Несколько слов о лингвистической теории 30-х: фантазии и прозрения | страница 16
3) Гибкая теория превращения «яфетического компонента» из чисто кавказского субстратного феномена в «третий этнический» элемент Европы и Средиземноморья, а затем в нечто универсальное, на базе которого возникали ответвления вроде индоевропейских языков, которые еще и были переходной зоной, и теперь кажется чисто фантастической, поиском некоего лингвистического perpetuum mobile, хотя за этим и просвечивает явно не декларируемая теория моногенеза.
4) Недалеким от этого теоретически кажется и материал телеологов, никогда не обращавшихся к фактам литературных языков. Их интересовали истоки народной речи, естественно близкие к архаике и, тем самым, к единству языковой истории.
5) Однако, несомненно, интересной и стимулирующей кажется идея диффузных по семантике первичных элементов (от междометий — к частицам — к союзам и далее), простых по фонетике, с опорой на некий консонант (Stammlaut), далее практически не изменяющихся. Их семантическое ядро — указательность — вопросительность — неопределенность. Идея сохранения (сохранности) первичных простых по фонетике коммуникативных компонентов партикульного типа кажется «объясняющей» гораздо больший круг явлений, чем принятая традиция считать частицы типа *е‑, *а‑, *і‑ и др. некими «застывшими» падежными формами указательных местоимений. В таком случае вырисовывается своеобразный язык прошлого с богатой и уже успевшей частично «застыть» системой местоимений, но — без какого-либо партикульного фонда. Кроме того, работа по описанию частиц одного только славянского фонда [Николаева 1985] неизбежно привела к выявлению вполне перечислимого набора C /V/ конструкций (термин Stammlaut представляется более удачным), основную семантику каждого такого сочетания оказывается возможным определить, и она действительно соотносима с полем определенности—неопределенности—вопросительности—разделительности. В. Хаверс, как указывалось, считал первословом вопрос wo‑?. Некоторую близость к таким идеям мы видим и в последней книге Н. Ю. Шведовой [Шведова 1999], где именно местоимения предстают в качестве первичных «окон» в мир.
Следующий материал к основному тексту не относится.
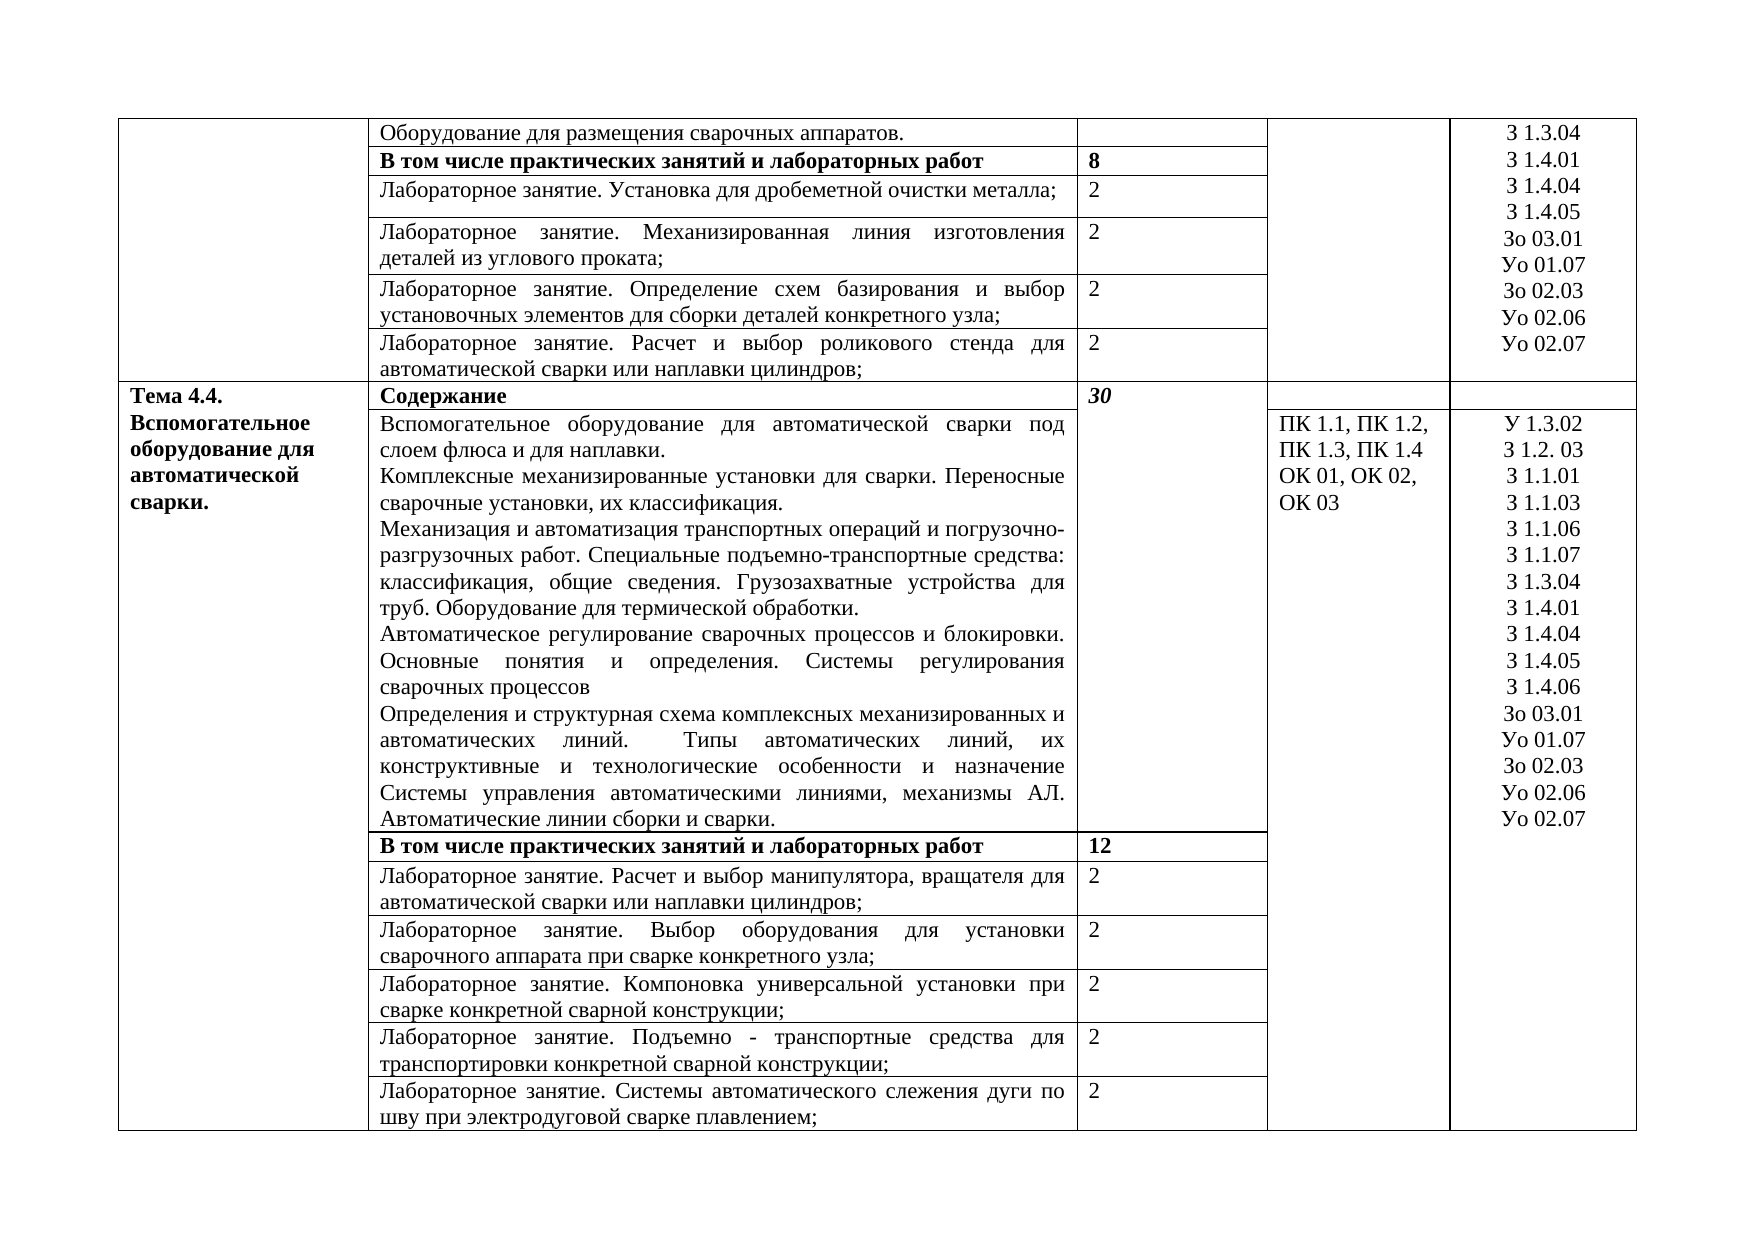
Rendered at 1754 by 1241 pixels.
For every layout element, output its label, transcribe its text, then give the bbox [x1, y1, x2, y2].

table_cell В том числе практических занятий и лабораторных работ [369, 833, 1077, 861]
table_cell 12 [1078, 833, 1267, 861]
table_cell 2 [1078, 176, 1267, 217]
table_cell 2 [1078, 862, 1267, 915]
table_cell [1268, 410, 1449, 1130]
table_cell Лабораторное занятие. Расчет и выбор роликового стенда для автоматической сварки или наплавки цилиндров; [369, 329, 1077, 381]
table_cell 2 [1078, 916, 1267, 968]
table_cell 2 [1078, 218, 1267, 274]
table_cell 8 [1078, 147, 1267, 175]
table_cell Содержание [369, 382, 1077, 409]
table_cell 2 [1078, 1023, 1267, 1076]
table_cell Лабораторное занятие. Выбор оборудования для установки сварочного аппарата при сварке конкретного узла; [369, 916, 1077, 968]
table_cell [1451, 410, 1636, 1130]
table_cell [1451, 119, 1636, 381]
table_cell Лабораторное занятие. Подъемно - транспортные средства для транспортировки конкретной сварной конструкции; [369, 1023, 1077, 1076]
table_cell Лабораторное занятие. Определение схем базирования и выбор установочных элементов для сборки деталей конкретного узла; [369, 275, 1077, 327]
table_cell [369, 119, 1077, 146]
table_cell Лабораторное занятие. Установка для дробеметной очистки металла; [369, 176, 1077, 217]
table_cell Лабораторное занятие. Механизированная линия изготовления деталей из углового проката; [369, 218, 1077, 274]
table_cell Лабораторное занятие. Расчет и выбор манипулятора, вращателя для автоматической сварки или наплавки цилиндров; [369, 862, 1077, 915]
table_cell [1451, 382, 1636, 409]
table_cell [1268, 119, 1449, 381]
table_cell Вспомогательное оборудование для автоматической сварки под слоем флюса и для наплавки. Комплексные механизированные установки для сварки. Переносные сварочные установки, их классификация. Механизация и автоматизация транспортных операций и погрузочно-разгрузочных работ. Специальные подъемно-транспортные средства: классификация, общие сведения. Грузозахватные устройства для труб. Оборудование для термической обработки. Автоматическое регулирование сварочных процессов и блокировки. Основные понятия и определения. Системы регулирования сварочных процессов Определения и структурная схема комплексных механизированных и автоматических линий. Типы автоматических линий, их конструктивные и технологические особенности и назначение Системы управления автоматическими линиями, механизмы АЛ. Автоматические линии сборки и сварки. [369, 410, 1077, 831]
table_cell В том числе практических занятий и лабораторных работ [369, 147, 1077, 175]
table_cell 30 [1078, 382, 1267, 831]
table_cell 2 [1078, 329, 1267, 381]
table_cell 2 [1078, 970, 1267, 1022]
table_cell Тема 4.4. Вспомогательное оборудование для автоматической сварки. [119, 382, 368, 1130]
table_cell Лабораторное занятие. Компоновка универсальной установки при сварке конкретной сварной конструкции; [369, 970, 1077, 1022]
table_cell [1268, 382, 1449, 409]
table_cell 2 [1078, 1077, 1267, 1130]
table_cell 2 [1078, 275, 1267, 327]
table_cell Лабораторное занятие. Системы автоматического слежения дуги по шву при электродуговой сварке плавлением; [369, 1077, 1077, 1130]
6) Важным оказался и антропоцентрический принцип обоих направлений, позволяющий расчленить парадигматические изменения в зависимости от дискурсивной значимости и отношения к говорящему — слушающему. Сходные идеи стали появляться в американской лингвистике в конце 70‑х (T. Givón, T. Markey, S. Steele, S. Tompson, S. Li, A. Timberlake и др.), когда было высказано мнение о том, что парадигма формируется в разное время и время этих изменений определяется прежде всего дискурсивной значимостью для говорящего. Идеи Т. Гивона о «прагматическом коде», универсальном, с последующими трансформациями уже в «синтаксический код», как кажется, полностью повторяют мысли В. И. Абаева о языке как «идеологии» и языке как «технике» (см.: [Абаев 1936]).